Paris, le jeudi 30 juillet 2015 - Noël dernier, après quelques heures seulement de grève, les urgentistes obtenaient la satisfaction d’un grand nombre de leurs revendications et principalement celle d’une diminution de leur temps de travail, le ministre de la santé s'évitant ainsi d'être pris en étau entre une grève des urgences et celle des médecins libéraux.
La circulaire de la direction générale de l’organisation des soins (DGOS) publiée au Journal officiel le 20 juillet dernier indique ainsi que le temps de travail posté des médecins urgentistes est limité à 39 heures par semaine (et qu’au-delà, les heures doivent être rémunérées comme « supplémentaires »). Mais cette réforme est vue d'un mauvais œil par les autres praticiens hospitaliers et un vent de révolte se lève dans les hôpitaux français.
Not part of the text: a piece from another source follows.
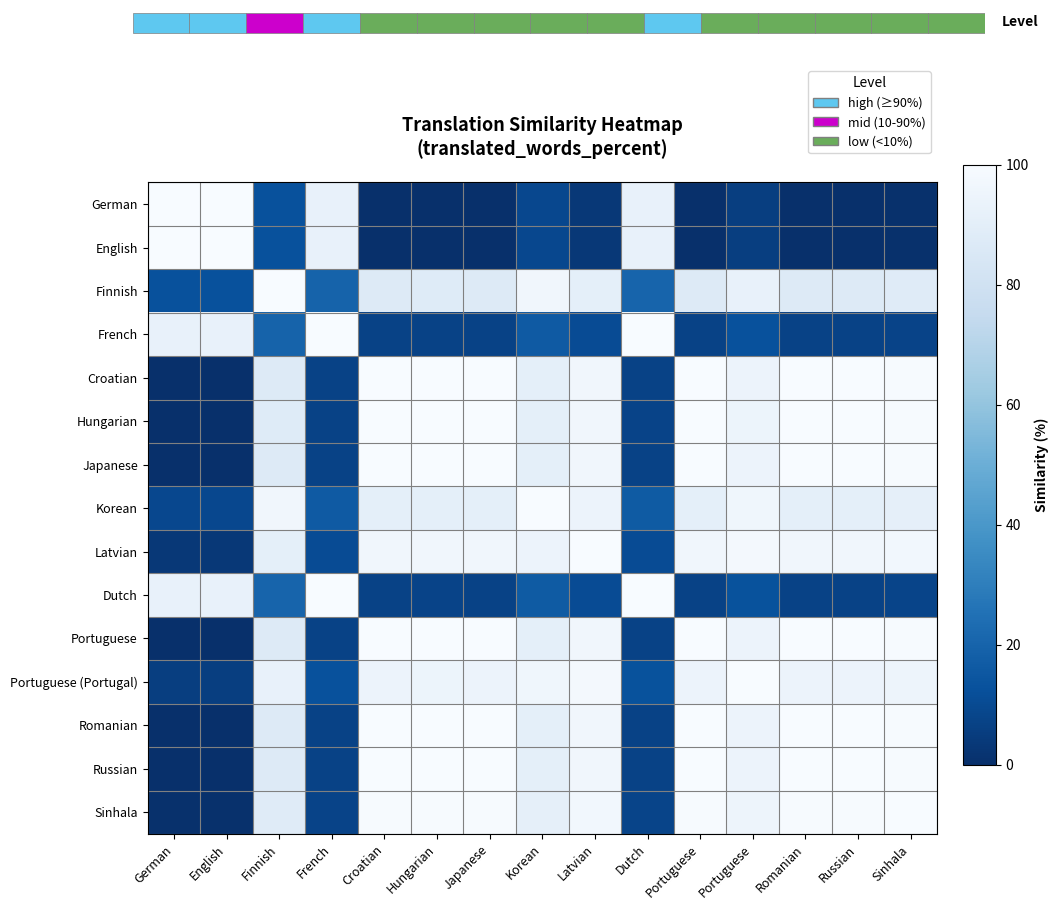

Which has a higher value, Korean or French?

French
Mandarins et syndicats à l’unisson
Le Pr Stanislas Chaussade, spécialiste en oncologie digestive et président de la commission médicale (CME) du groupement Cochin, Broca et Hôtel Dieu, au sein de l'AP-HP dénonce dans un mail adressé à la direction de l'AP-HP (auquel l’AFP a eu accès) : « une ségrégation entre les praticiens hospitaliers pour des raisons syndicales et politiques », les autres praticiens hospitaliers continuant à travailler « 48 heures par semaine ». Il souligne aussi les incohérences budgétaires d’une telle reforme.
À l'AP-HP, la note s'élèverait à « plus de 3 millions d'euros », or, dans le même temps « plus de 4 millions d'euros d'économies » sont prévues sur le personnel en 2015. « S'il manque des effectifs aux urgences, il faut les mettre, mais pas en déshabillant les autres services (...) sans concertation. Dans ces conditions je refuse d'appliquer le plan d'efficience sur les effectifs médicaux au sein de mon groupement hospitalier en 2015 ».
Un avis proche de celui de la Fédération Hospitalière de France (FHF) qui dans son dernier communiqué a pointé du doigt : « un surcoût que personne ne peut nier et qui pose une nouvelle fois la question de la cohérence de la politique gouvernementale qui, d’un côté demande des efforts très rudes aux hôpitaux et, de l’autre, multiplie les annonces qui alourdissent les dépenses et rendent plus difficiles encore la gestion des équipes hospitalières ».
Enfin, le syndicat SNPHAR (Syndicat National Des Praticiens Hospitaliers Anesthésistes- Réanimateurs) a appelé la semaine dernière le gouvernement « à appliquer des mesures similaires aux autres spécialités dont le travail est lui aussi fortement contraint par des organisations de travail rigides comme les blocs opératoires mais aussi tous les autres plateaux techniques, afin de ne pas créer de dissension au sein de la communauté médicale », concluait-il.
Cette fronde succède à la mauvaise humeur de la conférence des présidents de CME, qui, la semaine dernière, avait « réitéré son opposition aux dispositions retenues, dont les mesures catégorielles génèrent une fracture au sein des communautés médicales ». Les médecins hospitaliers, autres qu'urgentistes, attendent (sceptiques) les conclusions, attendues pour septembre, d'une mission sur l'attractivité de l'hôpital public qui devrait notamment aborder la question de la réduction du temps de travail.